▸ Directions for this task
Could you render the records from the line containing "At which category" through the line containing "How many data points does each series have?", both included, as a numbered list with blank lines left out?
Top of Materials provided
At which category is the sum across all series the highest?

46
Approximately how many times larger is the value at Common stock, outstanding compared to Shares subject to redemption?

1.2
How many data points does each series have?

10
Bottom of Materials provided
Top of Materials provided
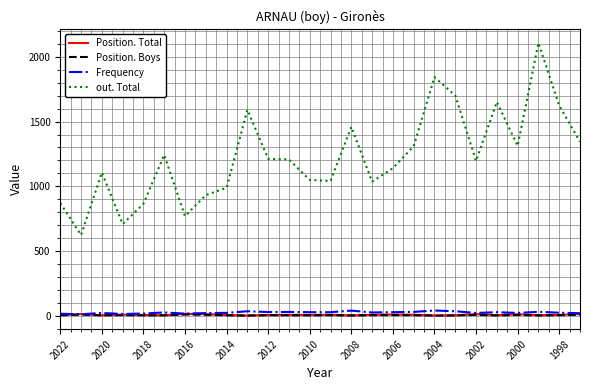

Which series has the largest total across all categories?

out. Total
Bottom of Materials provided
▸ Result for this task
1. At which category is the sum across all series the highest?
2. 46
3. Approximately how many times larger is the value at Common stock, outstanding compared to Shares subject to redemption?
4. 1.2
5. How many data points does each series have?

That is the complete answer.